### EXTRACT TO READ

Exploring Apache Kafka: A Beginner's Guide to Distributed Messaging

In a world where applications communicate with each other, passing messages back and forth in real time. Messaging queues come into play which act as the backbone of such asynchronous communication. If you're not familiar with messaging queues or just need a quick refresher, no worries! Check out my previous blog on Messaging queues.

Now, let's take our data streaming journey to the next level and dive into the exciting world of Apache Kafka!

Apache Kafka is a distributed streaming platform originally developed by LinkedIn & later on became a part of the Apache Project. It is all about Store + Process + Transfer.

History

Kafka was founded by Jay Kreps, Neha Narkhede, and Jun Rao, written in Java and Scala. It was named after the famed short-story writer and novelist Franz Kafka, as it was intended to be a System optimized for writing. The original use case for Kafka was to track a user’s actions on the LinkedIn website.

Kafka Use Cases

Activity Tracking

To provide a high-performance messaging system to track user activity (page views, click tracking, modifications to profile, etc.)

Used in scenarios where applications need to send out notifications.

######

## GIVEN INSTRUCTION A
In the Kafka guide, what was Kafka's original use case?

### INFORMATION PROVIDED

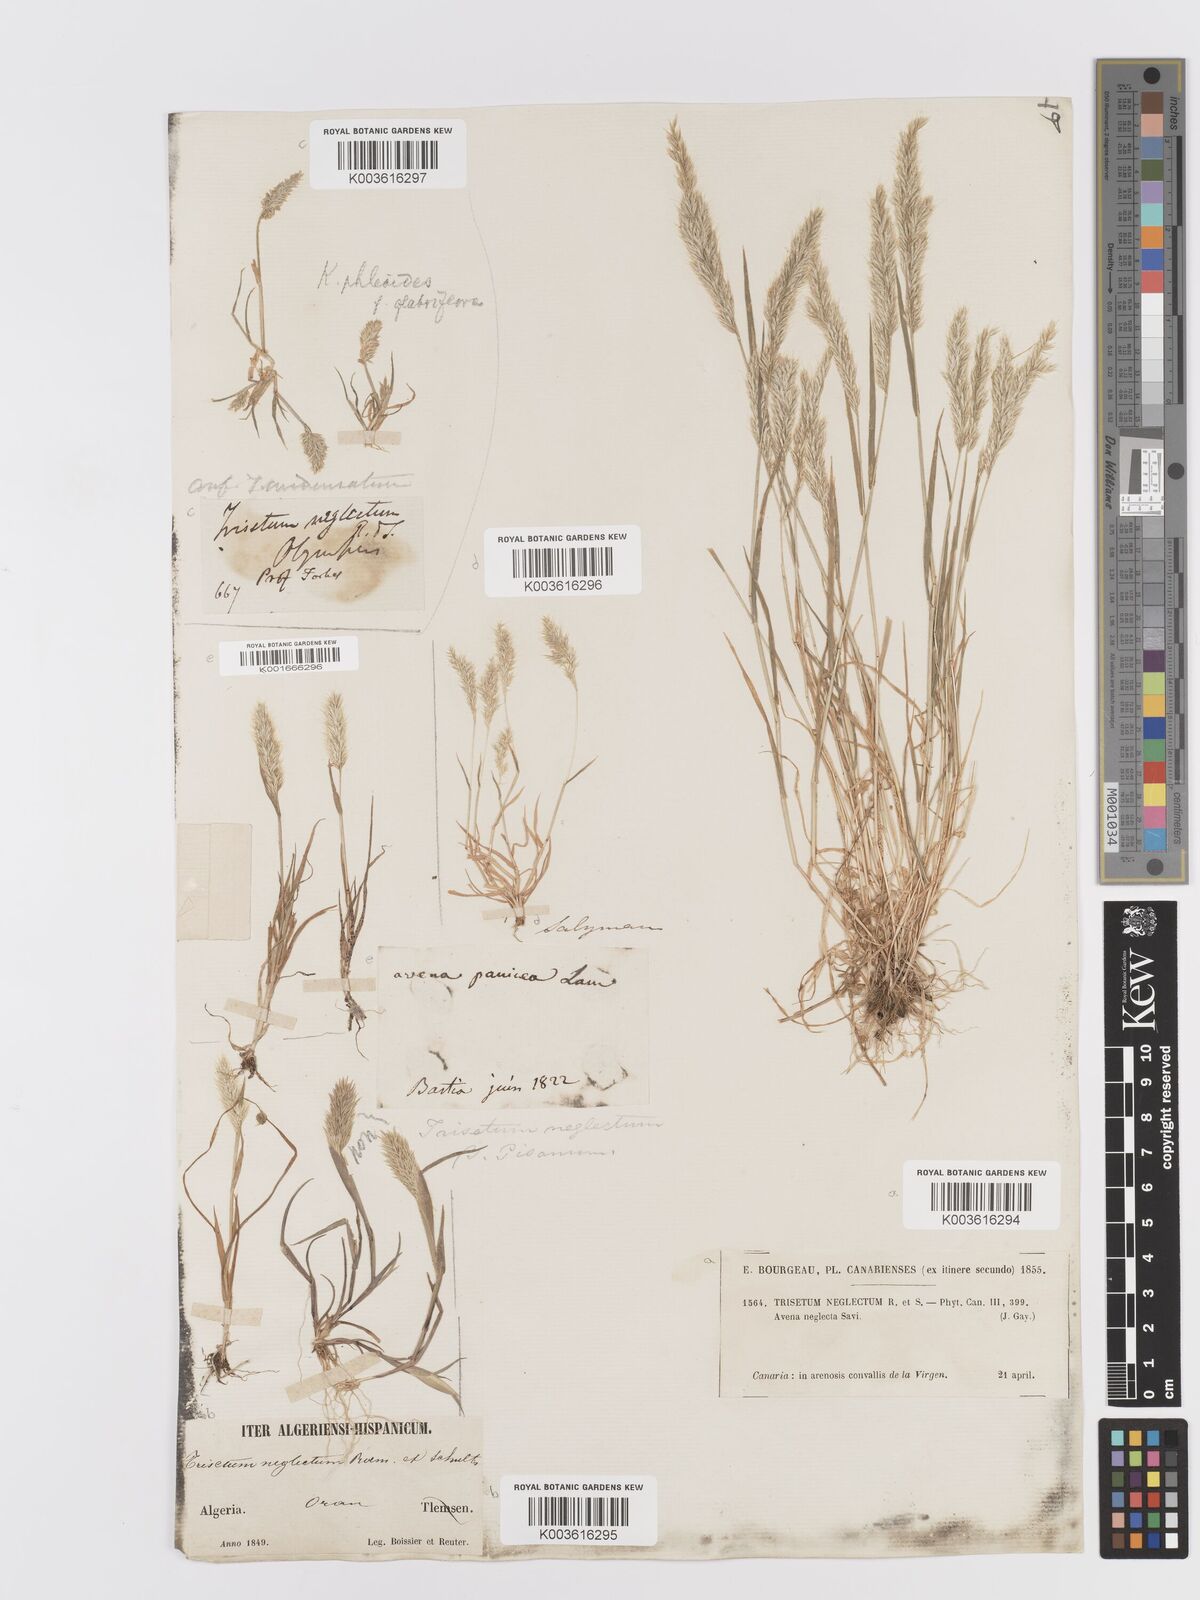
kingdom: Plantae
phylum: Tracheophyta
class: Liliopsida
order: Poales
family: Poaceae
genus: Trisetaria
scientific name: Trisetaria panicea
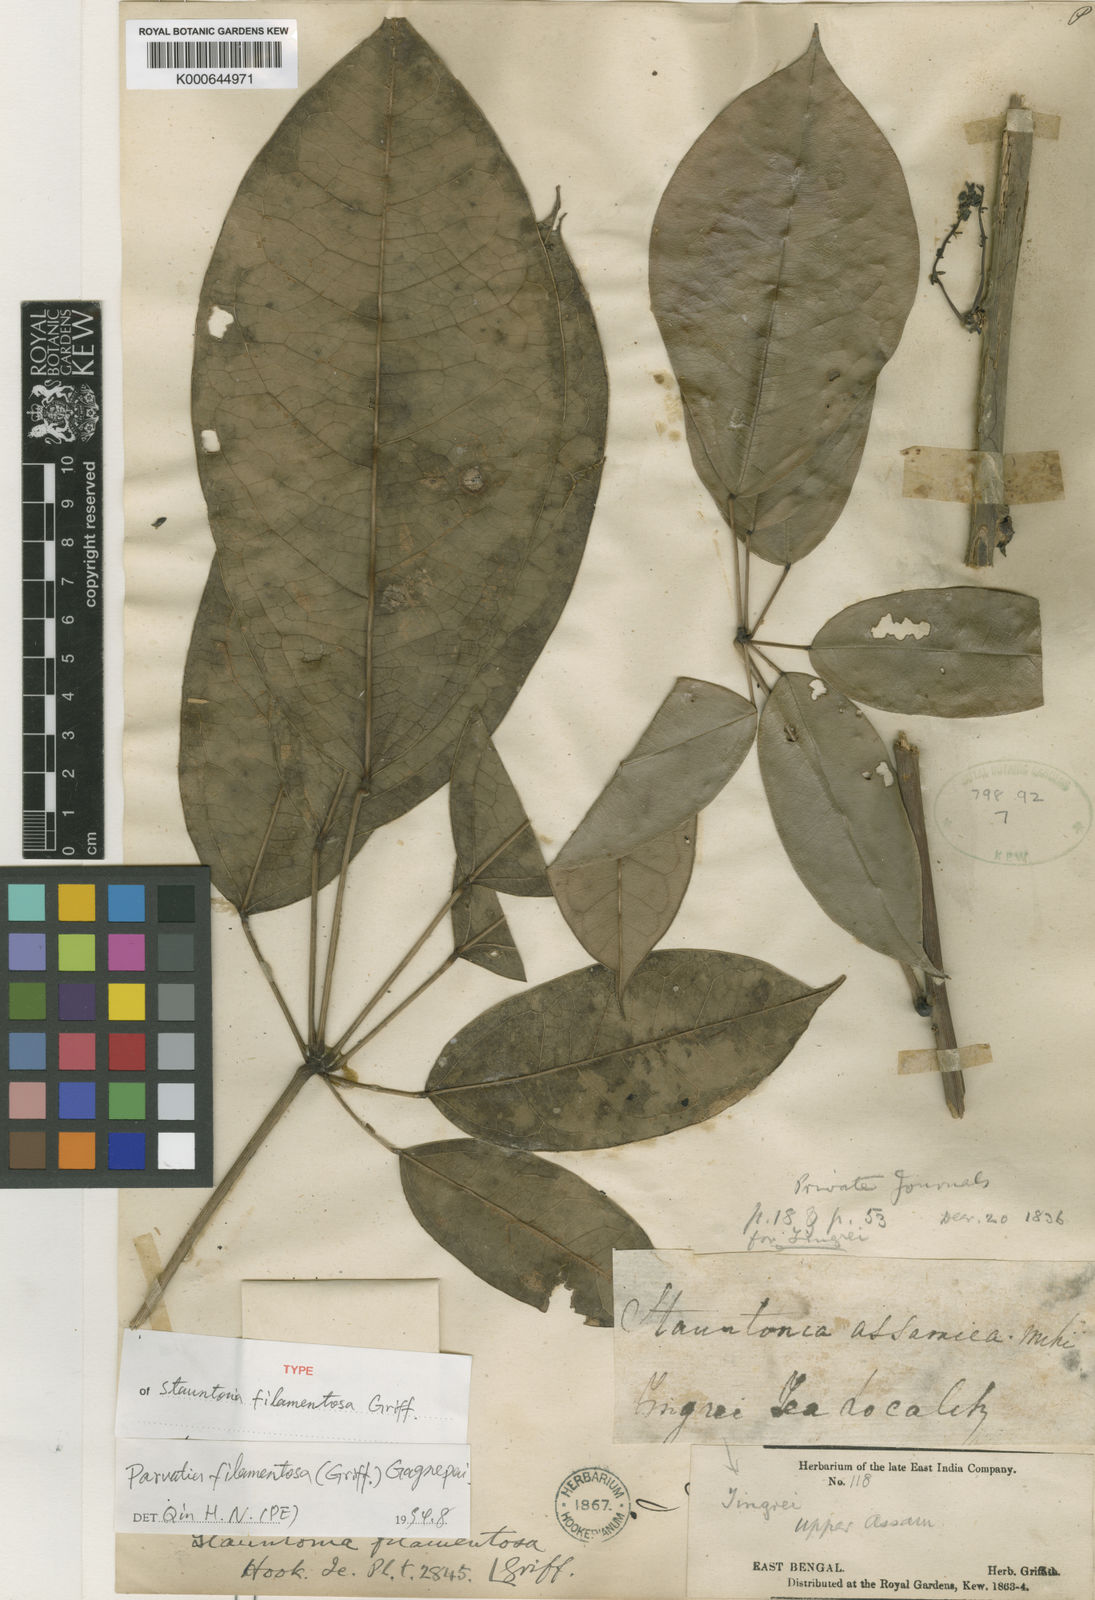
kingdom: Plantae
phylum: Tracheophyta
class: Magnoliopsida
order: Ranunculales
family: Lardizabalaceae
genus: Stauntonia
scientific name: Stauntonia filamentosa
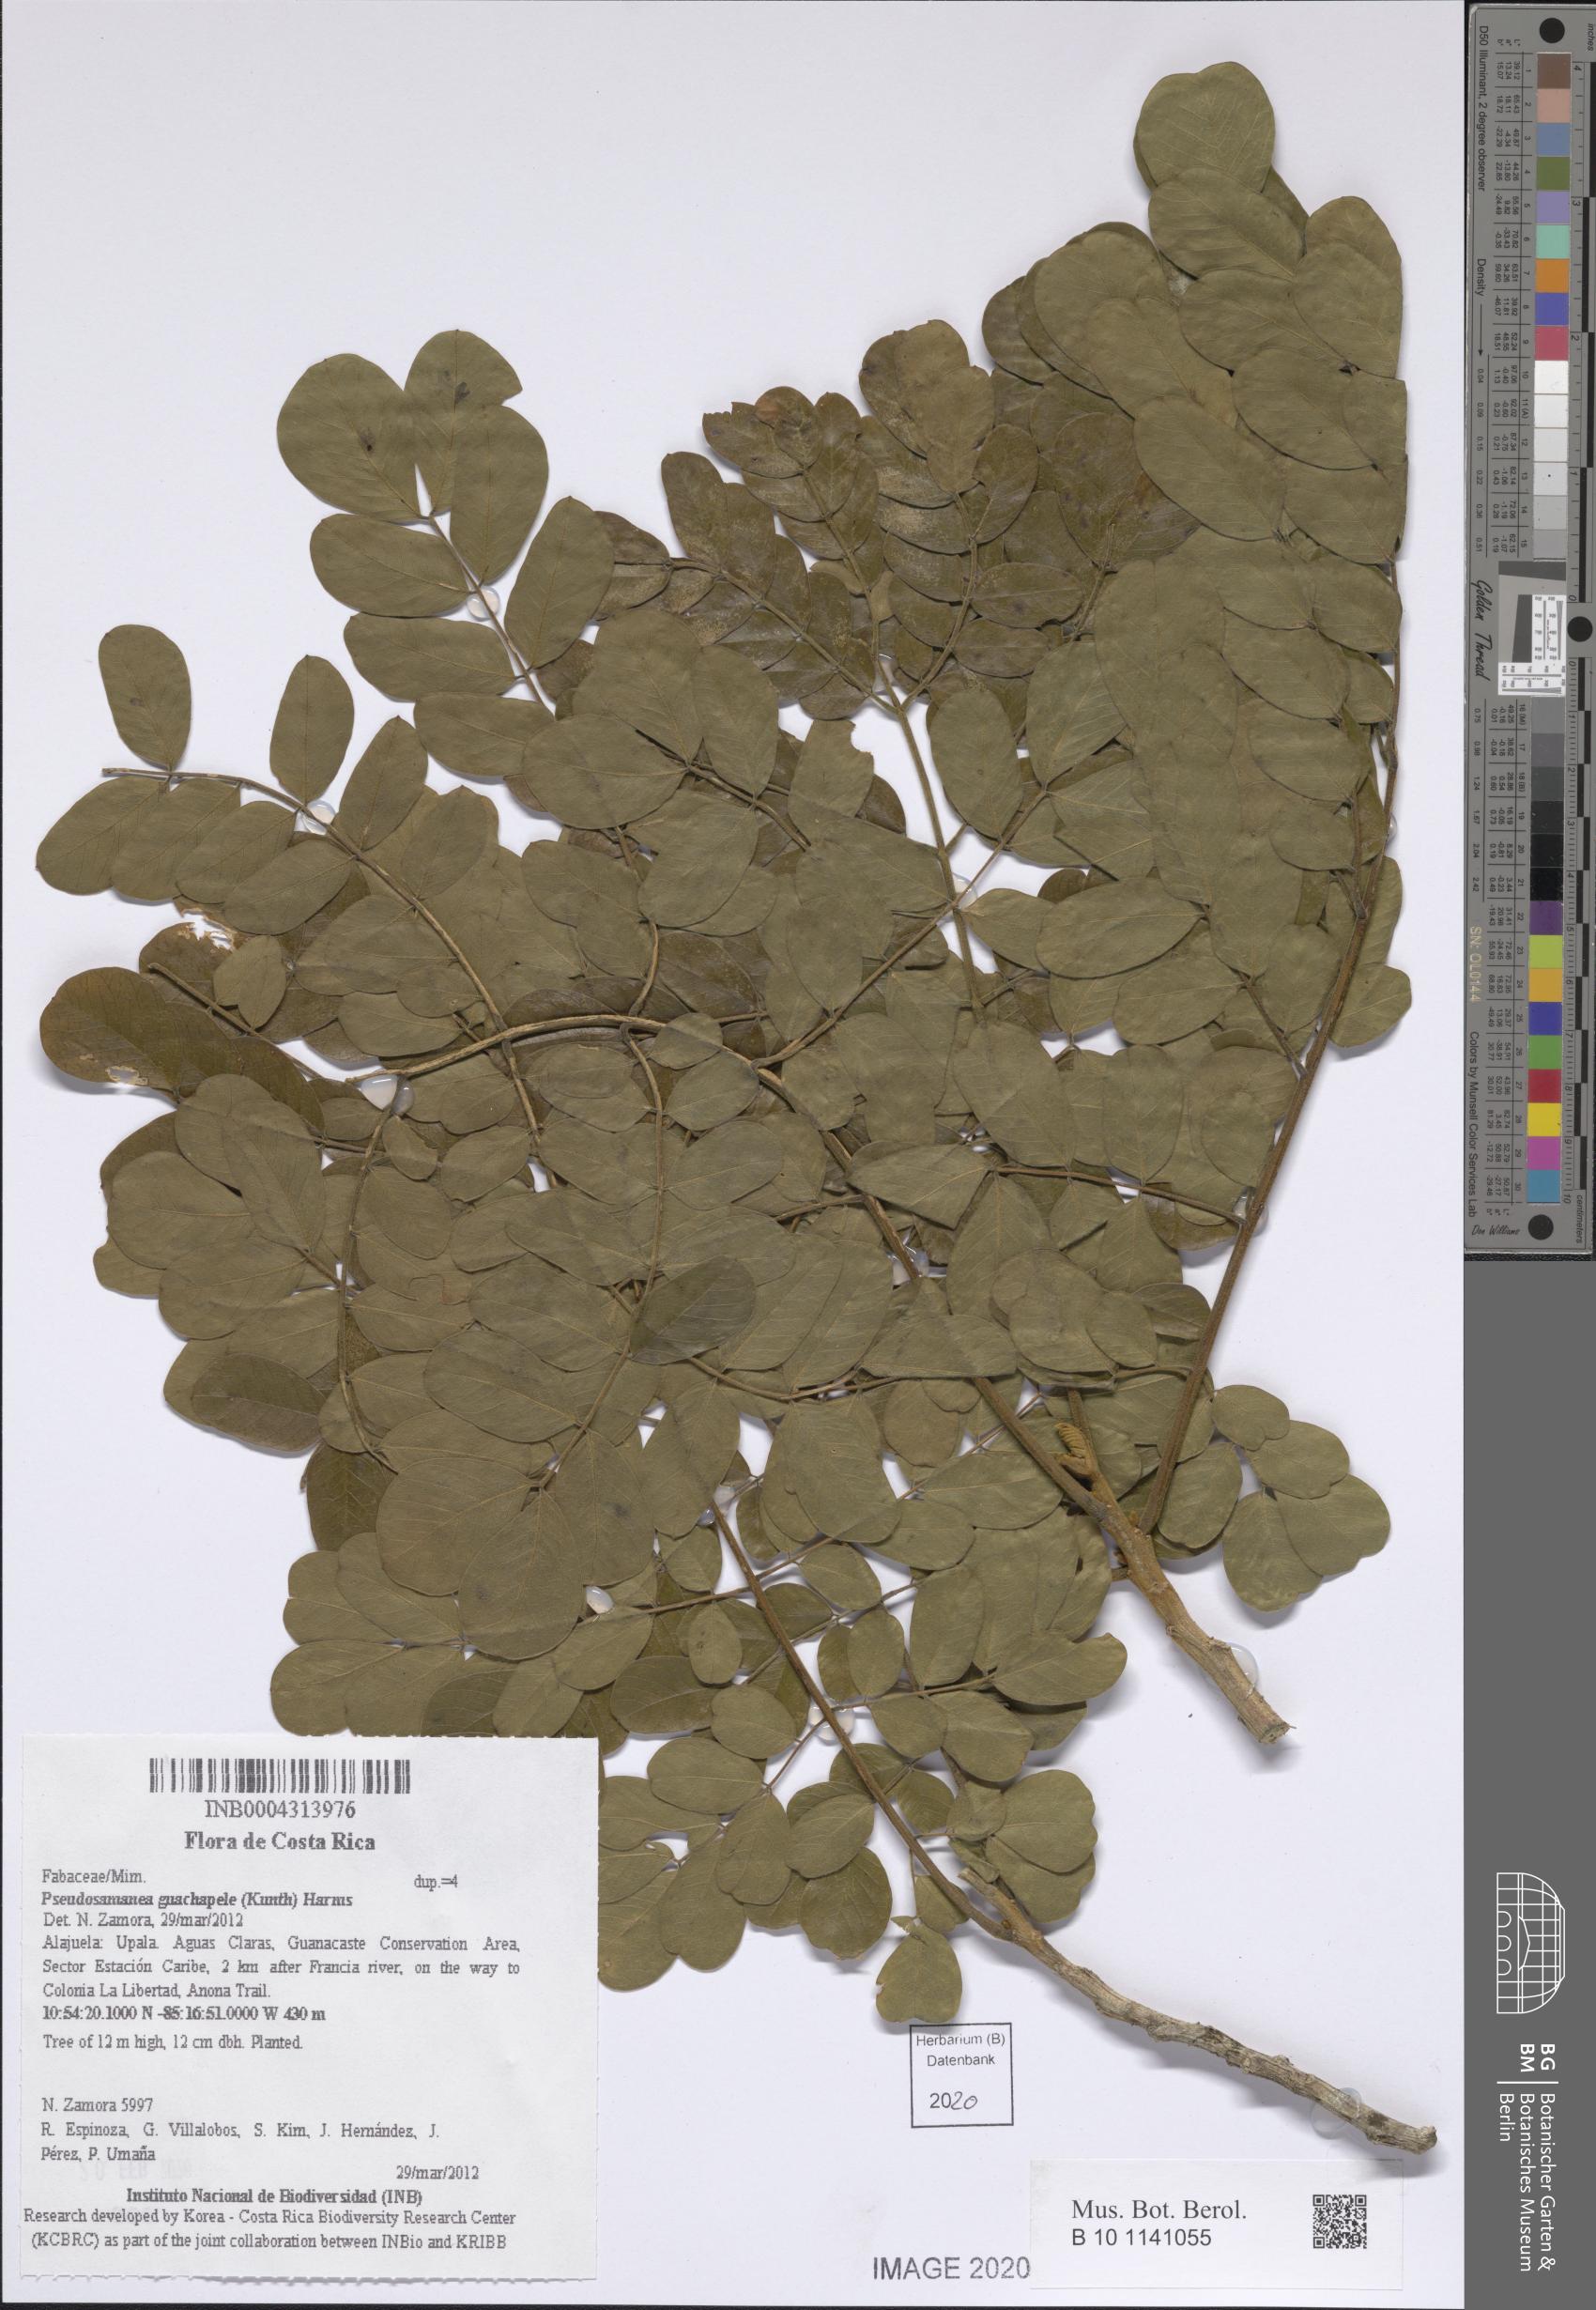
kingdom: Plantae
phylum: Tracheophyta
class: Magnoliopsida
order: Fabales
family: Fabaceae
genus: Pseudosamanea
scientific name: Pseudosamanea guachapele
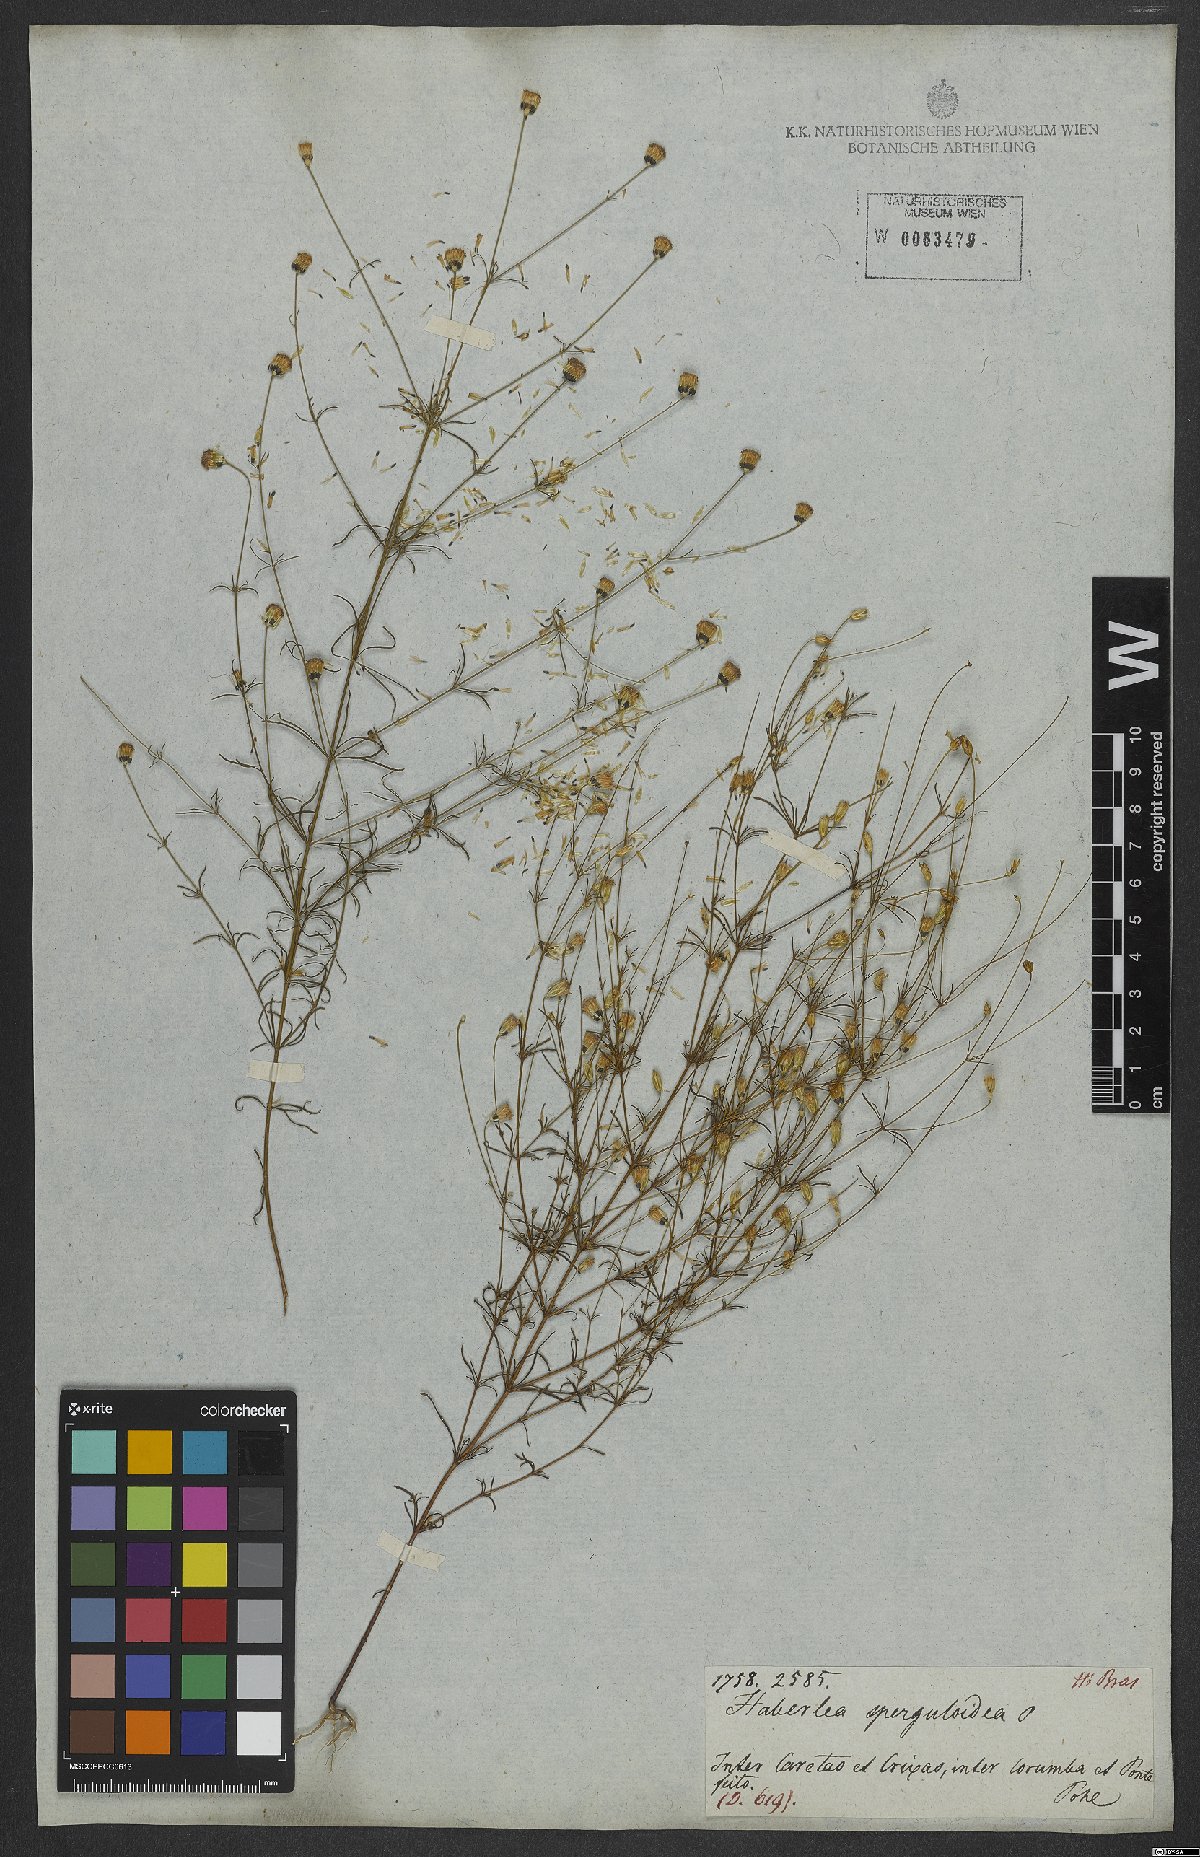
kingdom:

######

## GIVEN INSTRUCTION B
Output every line of all the records word for word, but leave the pictures out.

## WORKED SOLUTION A
To track a user's actions on the LinkedIn website.

## WORKED SOLUTION B
kingdom: Plantae
phylum: Tracheophyta
class: Liliopsida
order: Poales
family: Poaceae
genus: Trisetaria
scientific name: Trisetaria panicea
kingdom: Plantae
phylum: Tracheophyta
class: Magnoliopsida
order: Ranunculales
family: Lardizabalaceae
genus: Stauntonia
scientific name: Stauntonia filamentosa
kingdom: Plantae
phylum: Tracheophyta
class: Magnoliopsida
order: Fabales
family: Fabaceae
genus: Pseudosamanea
scientific name: Pseudosamanea guachapele
kingdom:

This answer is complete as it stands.